In general each Pop-11 routine has a single argument sequence. However
there are certain routines where the sequence changes, depending on the
argument types - for example xGEEV. This is because the external
procedures require different sequences for real and complex data, and it
was felt better to reflect this in the interface rather than break the
rules above.

5.3  Array-region arguments
---------------------------

Wherever an array appears as an argument to an external routine, the
Pop-11 procedure requires two arguments, an array and a region
specification. The region spec is a list giving the region of the array
to process. It has the form

    [element1 element2]

or

    [row1 row2 col1 col2]

for 1-D and 2-D arrays respectively, giving the minimum and maximum
subscripts in each dimension. This is the same as the form of the
*boundslist used to specify array dimensions when an array is created.

The region spec may be the empty list []. This is equivalent to giving
the boundslist of the array (i.e. the whole array is used), but is
handled more efficiently.

For efficiency, array data are never copied - a pointer to the array, or
an element of it, is passed to the external routine, even if only part
of the array is being processed. This means that if an external
procedure changes the data in an array, it will be changed on exit from
the Pop-11 procedure. Thus you cannot necessarily expect arrays that you
might think of as inputs to be unchanged after a call to a LAPACK
routine - you need to check the documentation.

For this reason, no distinction is made in the interface between input
and output arrays. You have to supply all the arrays required, and
whether the elements are accessed, updated or both is determined by the
external routine.

5.4  Vector and matrix arguments
--------------------------------

Lapack/BLAS routines expect either 1-D vectors or 2-D matrices. There is
some flexibility allowed in how these are presented:

    * A 1-D array may be supplied where a 2-D array is expected, and is
    treated as a 2-D array with one column.
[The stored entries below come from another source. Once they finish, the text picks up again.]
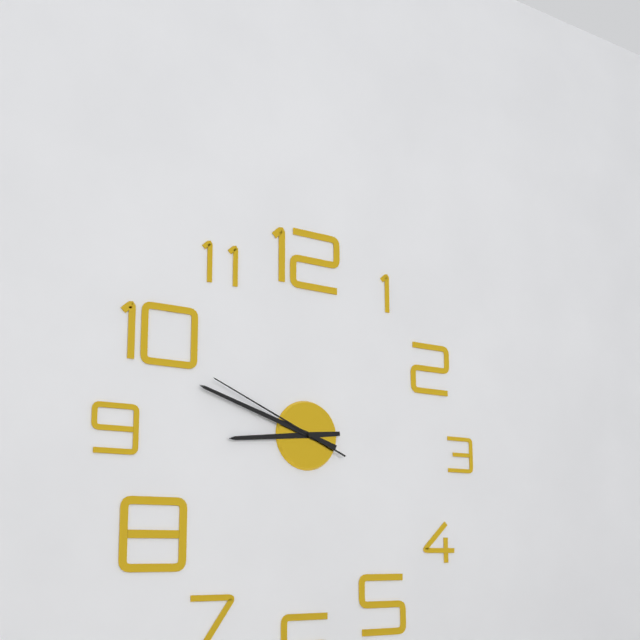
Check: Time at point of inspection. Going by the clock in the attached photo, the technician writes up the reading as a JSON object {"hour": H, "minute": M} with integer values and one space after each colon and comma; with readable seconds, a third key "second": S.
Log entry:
{"hour": 8, "minute": 48, "second": 49}
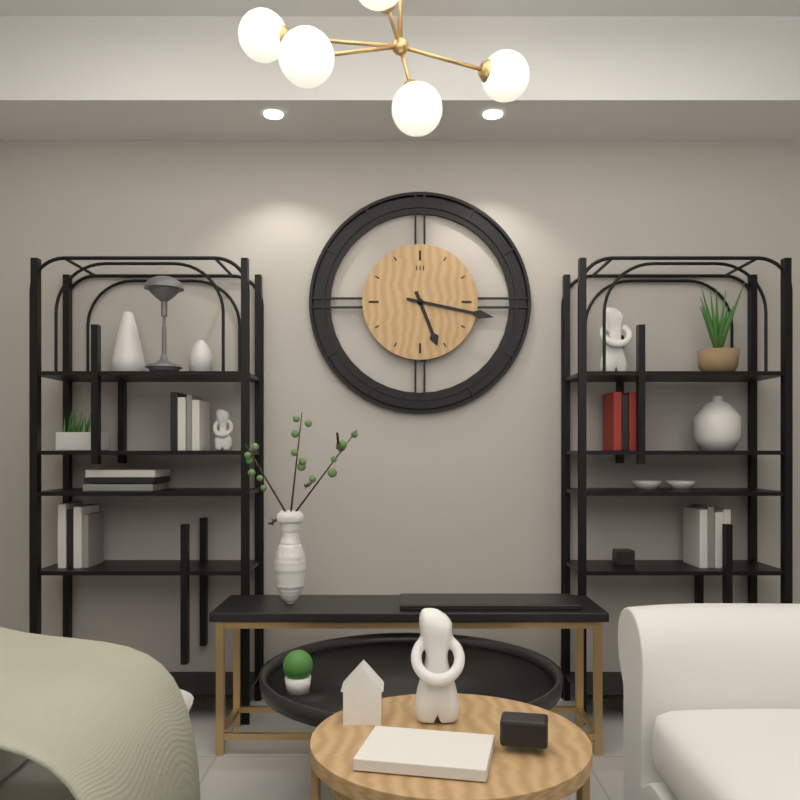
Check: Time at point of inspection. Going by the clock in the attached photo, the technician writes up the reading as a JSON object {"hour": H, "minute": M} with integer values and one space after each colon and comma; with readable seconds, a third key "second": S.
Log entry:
{"hour": 5, "minute": 17}
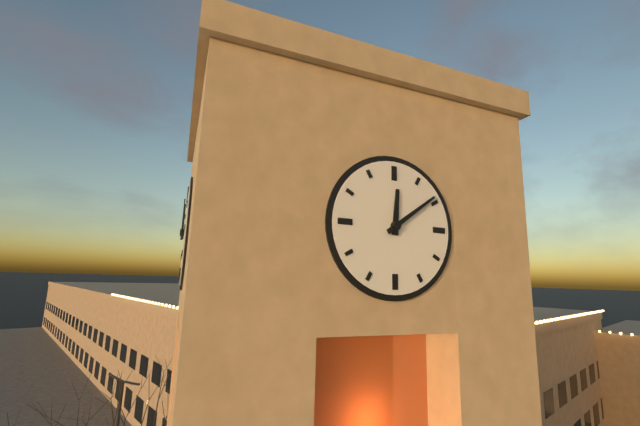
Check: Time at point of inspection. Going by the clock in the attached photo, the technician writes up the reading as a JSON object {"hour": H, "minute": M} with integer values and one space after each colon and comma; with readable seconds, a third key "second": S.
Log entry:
{"hour": 12, "minute": 9}
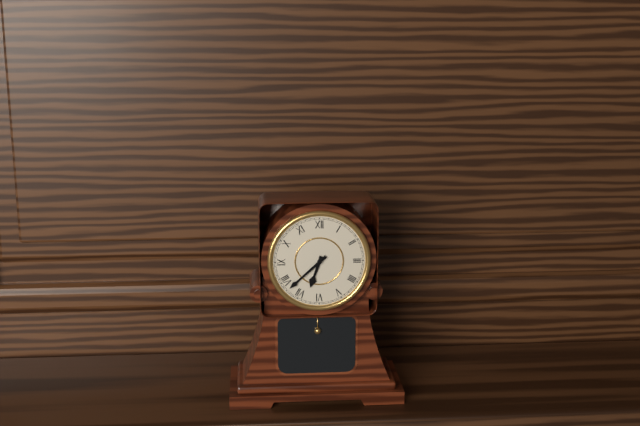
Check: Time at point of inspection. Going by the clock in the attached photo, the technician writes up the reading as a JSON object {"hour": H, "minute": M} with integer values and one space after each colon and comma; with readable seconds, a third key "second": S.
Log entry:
{"hour": 6, "minute": 38}
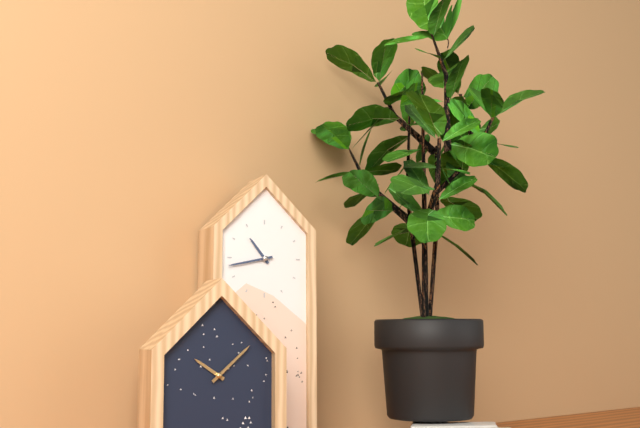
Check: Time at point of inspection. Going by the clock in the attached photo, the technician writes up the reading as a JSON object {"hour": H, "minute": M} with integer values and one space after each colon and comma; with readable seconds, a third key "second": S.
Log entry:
{"hour": 10, "minute": 43}
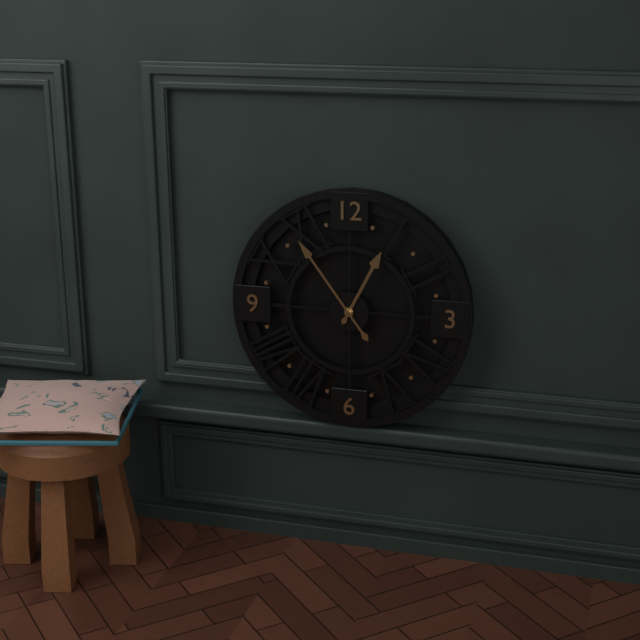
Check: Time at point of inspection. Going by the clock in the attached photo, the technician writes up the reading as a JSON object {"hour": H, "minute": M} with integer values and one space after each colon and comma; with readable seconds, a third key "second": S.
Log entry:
{"hour": 12, "minute": 54}
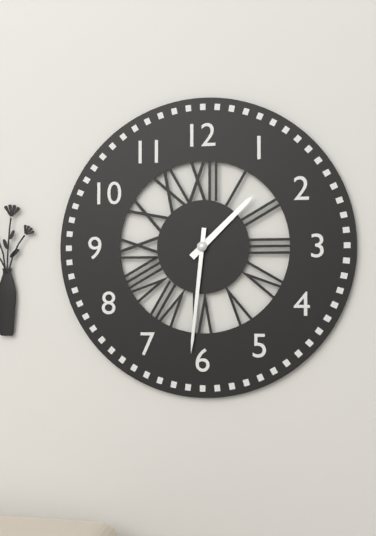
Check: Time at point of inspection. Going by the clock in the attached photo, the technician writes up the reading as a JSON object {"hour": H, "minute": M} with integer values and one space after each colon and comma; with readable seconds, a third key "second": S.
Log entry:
{"hour": 1, "minute": 31}
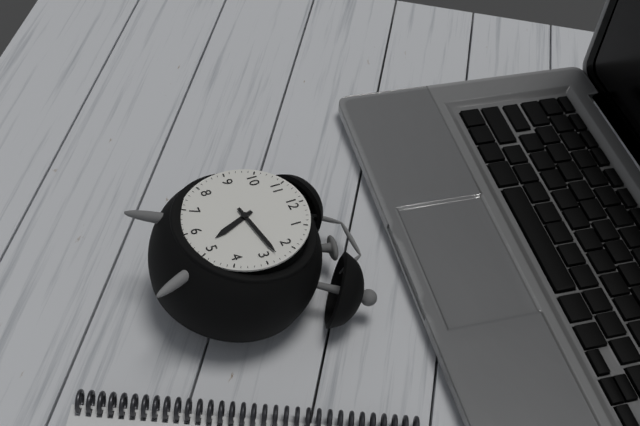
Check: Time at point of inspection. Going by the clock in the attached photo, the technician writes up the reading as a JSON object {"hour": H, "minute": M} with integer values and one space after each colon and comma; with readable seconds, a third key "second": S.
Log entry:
{"hour": 5, "minute": 13}
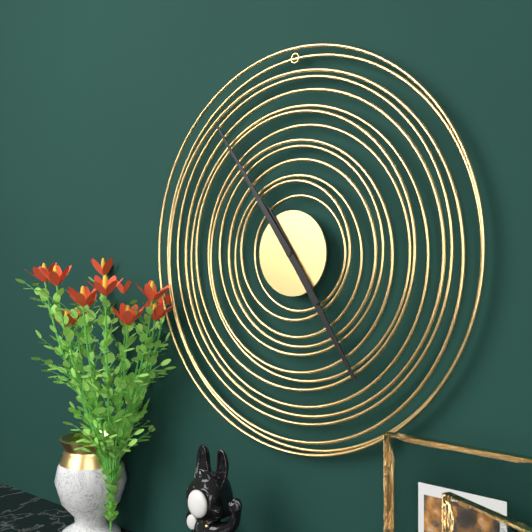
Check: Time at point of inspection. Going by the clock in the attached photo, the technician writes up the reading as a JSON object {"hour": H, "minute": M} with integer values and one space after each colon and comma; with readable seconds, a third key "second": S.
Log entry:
{"hour": 4, "minute": 54}
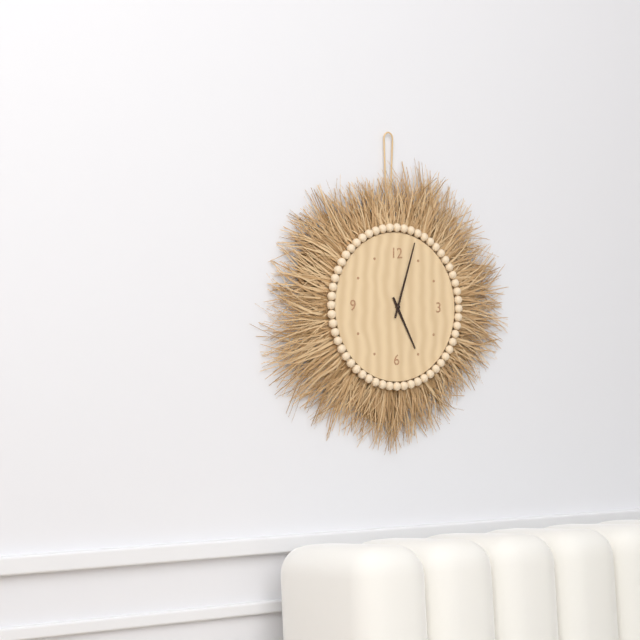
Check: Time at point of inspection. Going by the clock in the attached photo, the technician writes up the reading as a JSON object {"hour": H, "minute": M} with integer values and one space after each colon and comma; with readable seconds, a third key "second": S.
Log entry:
{"hour": 5, "minute": 3}
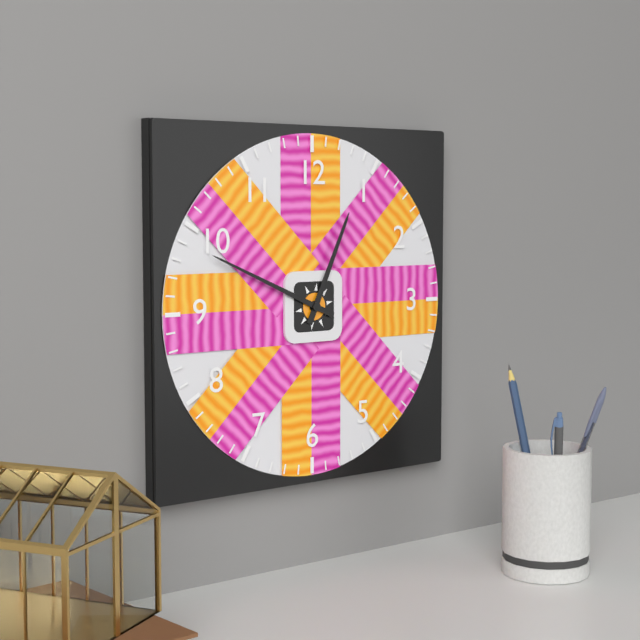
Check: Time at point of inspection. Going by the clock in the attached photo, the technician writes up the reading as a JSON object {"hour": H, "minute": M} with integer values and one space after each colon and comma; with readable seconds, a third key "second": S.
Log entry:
{"hour": 12, "minute": 49}
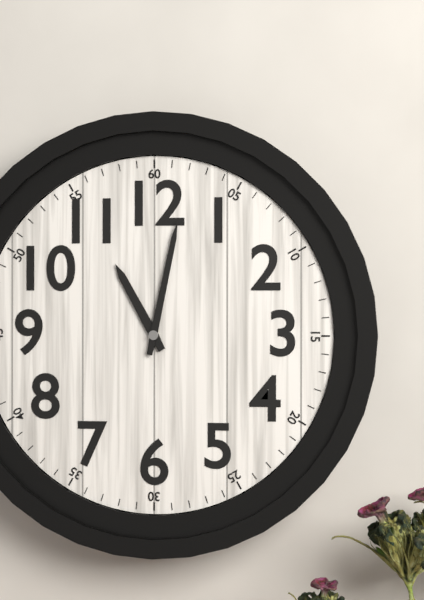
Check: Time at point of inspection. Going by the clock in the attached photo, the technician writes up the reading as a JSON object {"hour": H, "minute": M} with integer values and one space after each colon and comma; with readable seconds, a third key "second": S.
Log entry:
{"hour": 11, "minute": 2}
    * A 2-D array may be supplied where a 1-D array is expected,
    provided the region specified contains only a single column, or part
    of one.

Note that the first subscript refers to the row, and the second to
the column.

5.5  Incremented vector arguments
---------------------------------

Some BLAS routines expect 1-D vectors to be followed by an integer
increment, which specifies that only every N'th element of the vector
should be accessed. When calling the LAPACK procedure, the equivalent
argument, which must be an integer or <false>, is given after the region
spec. There are various possibilities:

    * If the increment is an integer N, the corresponding array/region
    argument should be as for a 1-D input. Every N'th element, starting
    with the first, will be processed.

    * If the increment is <false>, and the array/region is a row (or
    part of a row) of a 2-D array, that row (or part) will be processed.
    (The external routine is actually passed the leading dimension of
    the array as the increment.)

    * If the increment is <false> and the array/region contains a single
    column, or part of one, an increment of 1 is assumed.

    * Other cases will cause a mishap.

5.6  Types of array arguments
-----------------------------

Floating point array arguments must be "packed" arrays (that is, made
specially to contain numerical data, not ordinary Pop-11 arrays which
have a "full" arrayvector). They must be created with the variable
*poparray_by_row set to <true> (that is, they are stored "by column",
oddly enough).

You can create suitable arrays using the procedures in *popvision:

    *newsfloatarray - single precision real
    *newdfloatarray - double precision real
    *newcfloatarray - single precision complex
    *newzfloatarray - double precision complex

You can also generate suitable arrays using *defclass and *newanyarray.
Arrays that are to be treated as complex must have either "cfloatvec" or
"zfloatvec" as the dataword of the arrayvector, depending on the
precision - see HELP * EXCALL for more information.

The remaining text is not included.